Artburst Extras

Rabkin Foundation Names Award Recipients including a Winner From Miami

Written By Michelle F. Solomon, Artburst Editor
September 4, 2025 at 11:01 AM

Rabkin Prize winner Nicole Martinez at her home in Miami. (Photo by Kevin J. Miyazaki/The Rabkin Foundation)

Eight visual arts journalists have been awarded the Rabkin Prize, including a recipient from Miami, which celebrates the creative and intellectual contributions of today’s arts writers and comes with a $50,000 unrestricted award.

The 2025 Rabkin Prize winners are Nicole Martinez, critic and deputy director of Fountainhead Arts; Tempestt Hazel, co-founder of Sixty Inches from Center; Jessica Lynne, writer, critic and co-founder of ARTS.BLACK; Brandy McDonnell, features writer for The Oklahoman; America Meredith (Cherokee Nation), writer and publishing editor of First American Art Magazine; Eva Recinos, an arts and culture journalist; Paul Chaat Smith (Comanche Nation), author, essayist, and curator; and J Wortham, a staff writer for The New York Times Magazine.

For a second year, the Rabkin Foundation has commissioned portraits of the prize winners in the spaces where they write and interviewed them about their work and ideas. The project, called the Rabkin Interviews, features conversations conducted by Mary Louise Schumacher, a journalist and the Rabkin Foundation’s executive director, and portraits by artist-photographer Kevin J. Miyazaki.

In the interviews, many of this year’s winners speak candidly about how they had to create their own space and platforms – and a sense of permission – to pursue their arts writing.

In a personal statement, Martinez of Miami wrote:

“After spending more than a decade writing from my little corner of the tropics—wondering whether this work even mattered to anyone—receiving this level of validation is daunting. I am eternally grateful to Leo and Dorothea Rabkin for creating a foundation that celebrates the contributions of arts writers and recognizes their place within a healthy arts ecosystem.”

Nicole Martinez talks with Mary Louise Schumacher, executive director of the Rabkin Foundation. (Photo by Kevin J. Miyazaki/The Rabkin Foundation)

She also spoke of her role at Fountainhead Arts, the artist in residency that Kathryn and Dan Mikesell founded in 2008, and where she serves as deputy director.

“In my writing and in my role at Fountainhead, I am most moved by the stories and histories of the artists whose work helps us understand the world around us. Documenting their intellectual and artistic production is a duty I carry out with pride and with care.

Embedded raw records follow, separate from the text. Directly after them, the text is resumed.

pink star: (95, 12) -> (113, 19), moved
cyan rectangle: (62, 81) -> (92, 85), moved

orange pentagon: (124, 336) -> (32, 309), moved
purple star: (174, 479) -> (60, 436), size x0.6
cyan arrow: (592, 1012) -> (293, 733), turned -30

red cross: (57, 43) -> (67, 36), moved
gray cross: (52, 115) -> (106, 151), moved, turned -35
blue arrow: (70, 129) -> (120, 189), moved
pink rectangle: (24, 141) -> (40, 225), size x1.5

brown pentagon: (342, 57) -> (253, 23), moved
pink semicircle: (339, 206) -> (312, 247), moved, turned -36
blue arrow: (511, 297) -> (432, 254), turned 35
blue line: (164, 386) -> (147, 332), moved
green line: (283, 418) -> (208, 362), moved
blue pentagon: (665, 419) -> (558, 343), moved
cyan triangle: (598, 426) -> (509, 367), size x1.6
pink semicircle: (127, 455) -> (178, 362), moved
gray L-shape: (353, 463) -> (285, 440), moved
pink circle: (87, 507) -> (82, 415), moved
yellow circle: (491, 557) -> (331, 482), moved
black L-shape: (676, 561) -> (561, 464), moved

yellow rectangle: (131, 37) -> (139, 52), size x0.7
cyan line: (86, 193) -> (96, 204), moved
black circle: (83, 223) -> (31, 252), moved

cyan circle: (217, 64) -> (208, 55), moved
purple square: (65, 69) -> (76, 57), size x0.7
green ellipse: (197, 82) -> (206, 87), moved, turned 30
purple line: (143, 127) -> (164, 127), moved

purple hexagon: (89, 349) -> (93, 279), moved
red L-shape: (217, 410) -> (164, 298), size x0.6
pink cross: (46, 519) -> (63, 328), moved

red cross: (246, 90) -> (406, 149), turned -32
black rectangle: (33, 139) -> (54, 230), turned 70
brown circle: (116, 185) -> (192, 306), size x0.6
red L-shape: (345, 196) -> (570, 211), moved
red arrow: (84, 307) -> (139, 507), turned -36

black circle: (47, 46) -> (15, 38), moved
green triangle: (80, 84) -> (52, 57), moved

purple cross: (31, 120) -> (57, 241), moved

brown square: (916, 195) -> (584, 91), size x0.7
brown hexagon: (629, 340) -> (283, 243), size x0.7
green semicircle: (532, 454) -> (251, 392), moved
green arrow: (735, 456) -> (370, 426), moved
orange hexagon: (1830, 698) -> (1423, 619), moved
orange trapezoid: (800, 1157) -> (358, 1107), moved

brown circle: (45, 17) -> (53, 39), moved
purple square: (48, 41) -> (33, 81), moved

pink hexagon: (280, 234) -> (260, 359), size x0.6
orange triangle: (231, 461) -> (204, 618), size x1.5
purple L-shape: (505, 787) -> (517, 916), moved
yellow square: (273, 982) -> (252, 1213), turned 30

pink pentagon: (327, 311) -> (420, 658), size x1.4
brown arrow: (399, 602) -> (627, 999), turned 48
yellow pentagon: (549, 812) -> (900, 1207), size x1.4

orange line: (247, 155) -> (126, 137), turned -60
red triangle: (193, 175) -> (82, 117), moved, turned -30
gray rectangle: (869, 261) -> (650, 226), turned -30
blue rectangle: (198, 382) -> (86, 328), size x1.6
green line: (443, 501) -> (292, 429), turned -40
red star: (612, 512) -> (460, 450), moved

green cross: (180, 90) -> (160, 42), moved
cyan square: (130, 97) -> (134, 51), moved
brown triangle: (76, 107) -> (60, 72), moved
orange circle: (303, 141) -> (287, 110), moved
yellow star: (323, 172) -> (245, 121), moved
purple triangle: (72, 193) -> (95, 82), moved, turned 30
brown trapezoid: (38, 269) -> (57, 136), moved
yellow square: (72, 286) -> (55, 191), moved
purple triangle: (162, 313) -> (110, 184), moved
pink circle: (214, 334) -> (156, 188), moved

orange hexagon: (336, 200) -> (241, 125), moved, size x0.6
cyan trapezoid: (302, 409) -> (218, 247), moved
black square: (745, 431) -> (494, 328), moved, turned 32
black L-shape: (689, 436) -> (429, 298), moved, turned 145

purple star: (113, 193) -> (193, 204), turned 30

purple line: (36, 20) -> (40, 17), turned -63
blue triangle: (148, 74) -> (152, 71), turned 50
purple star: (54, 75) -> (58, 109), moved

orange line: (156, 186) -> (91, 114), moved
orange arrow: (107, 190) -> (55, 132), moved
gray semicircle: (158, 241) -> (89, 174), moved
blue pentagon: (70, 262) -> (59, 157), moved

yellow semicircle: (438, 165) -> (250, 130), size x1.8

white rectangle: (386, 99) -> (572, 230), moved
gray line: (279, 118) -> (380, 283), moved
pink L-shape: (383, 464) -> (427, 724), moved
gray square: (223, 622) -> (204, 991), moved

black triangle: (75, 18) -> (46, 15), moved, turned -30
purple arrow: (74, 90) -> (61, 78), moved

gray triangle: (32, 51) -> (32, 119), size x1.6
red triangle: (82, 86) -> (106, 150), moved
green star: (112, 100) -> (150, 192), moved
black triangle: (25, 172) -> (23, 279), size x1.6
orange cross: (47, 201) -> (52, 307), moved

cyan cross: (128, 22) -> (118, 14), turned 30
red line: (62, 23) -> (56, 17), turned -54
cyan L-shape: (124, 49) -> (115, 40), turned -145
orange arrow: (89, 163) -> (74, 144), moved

My motivation to keep going is ever stronger. . . ”

This is the ninth cycle of the Rabkin Prize, which has now awarded nearly $4 million since it was inaugurated in 2017.

In 2022, Michelle F. Solomon, editor and visual arts writer at Artburstmiami, was nominated for the prestigious Rabkin Prize. In 2020, Artburstmiami writer Elisa Turner won the Rabkin Prize.

Nominators working in the visual arts across the country served as nominators, providing the list of potential winners, and candidates for the prize submitted recent work samples and a resume. An independent jury then selected the winners.

Writers can be renominated and are eligible until they win a Rabkin Prize.

The Rabkin Interviews podcast will publish on Wednesdays, starting Sept. 10, on Substack, podcasting platforms, and its website.

This year’s jurors were: Hua Hsu, a staff writer at The New Yorker and the author of “Stay True: A Memoir,” which was awarded the 2023 Pulitzer Prize and earned a National Book Critics Circle Award in 2022;  Joanne McNeil, a writer and editor, who was the inaugural winner of the Carl & Marilynn Thoma Art Foundation’s Arts Writing Award for an emerging writer in 2015. McNeil has been a resident at Eyebeam and a recipient of the Warhol Foundation Arts Writers Grant, and Jessica Bell Brown, a curator, writer, and arts leader, currently serving as the executive director of the Institute for Contemporary Art at Virginia Commonwealth University.

The Dorothea and Leo Rabkin Foundation is based in Portland, Maine and is home to a destination gallery space where the art and archives of Leo Rabkin (1919-2015), a school teacher, art collector and artist, are open to the public. Leo Rabkin was known especially for color-saturated watercolors and his inventive box constructions in plastic, wood and found materials. The foundation was created in 1999 and received a significant bequest from the estate of Leo Rabkin, including most of the artistic works he created during his lifetime.